Pickus pointed to questions regarding academic freedom, noting the challenges that came with starting Duke Kunshan.

“There were and there are deep questions,” Pickus said. “Some of them are about academic freedom and, [just] because we haven’t had an issue doesn’t mean that we won’t, right?… There are concerns about being in China, when there are all kinds of challenging things going on. And that generated a significant debate about challenges elsewhere in the world and about here at home, and what’s appropriate for an educational institution.”

For these reasons and others, administrators said, Wesleyan has not yet made a commitment to the joint venture.

“There’s always this kind of chicken-and-egg problem, where we want to have as much information as possible, to have a productive conversation, but we also don’t want to invest too much time or energy into something that could be a waste of time,” Chearo said.

Wesleyan trustees, members of the president’s cabinet, and select faculty have been involved in conversations about the potential joint venture so far. According to Chearo, President Michael Roth ’78 will bring the topic to the Faculty Executive Committee later this week.

 

Emmy Hughes can be reached at ebhughes@wesleyan.edu or on Twitter @spacelover20.
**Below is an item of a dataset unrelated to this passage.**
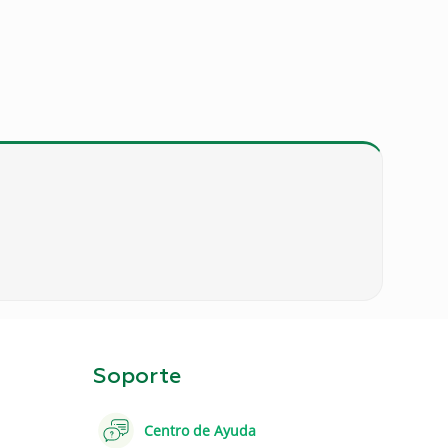
Soporte
Centro de Ayuda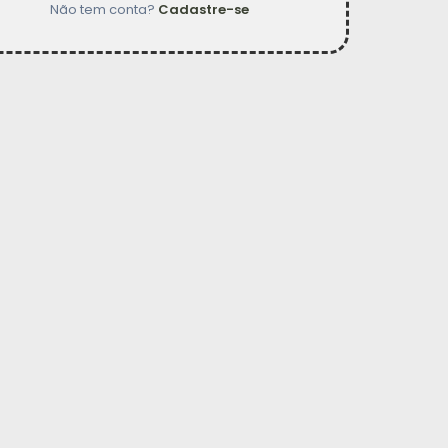
Não tem conta?
Cadastre-se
Hannah Reale can be reached at hreale@wesleyan.edu or on Twitter @HannahEReale.

  • Wes alum

    Ugh, don’t have the Wesleyan name associated with China. Not a country that shares our morals.

  • williamp

    Wrong time, wrong move. China is the moral equivalent of Nazi Germany right now.

  • Jeremy Caplin

    Subway started out with one restaurant in New Haven. Franchising a popular name is irresistible to business people.
    How could anything that takes place in China have anything genuinely in common with earning your degree from the Wesleyan faculty, on campus at WesTech in Middletown.? Its just a scheme to capitalize on full paying Asian students who couldn’t come to the real Wesleyan because it is so small. Hope Wesleyan II never comes to fruition.

  • Will H

    It seems like the American idiots in the head offices at Wesleyan care more about receiving dirty Chinese remenbi from the CCP as well as crafting patriotic Chinese non-liberal arts college courses that serve the Chinese motherland. Will Wesleyan have their instructors teach Communist Xi Xingping thinking? Dear American idiots in power at Wesleyan: kill your plan, don’t accept dirty Chinese remenbi, stay your distance away from the CCP, and keep your focus solely on your American campus.

  • BemusedObserver2

    My Wesleyan education taught me a healthy skepticism, so I’m going to assume this is just a topical joke.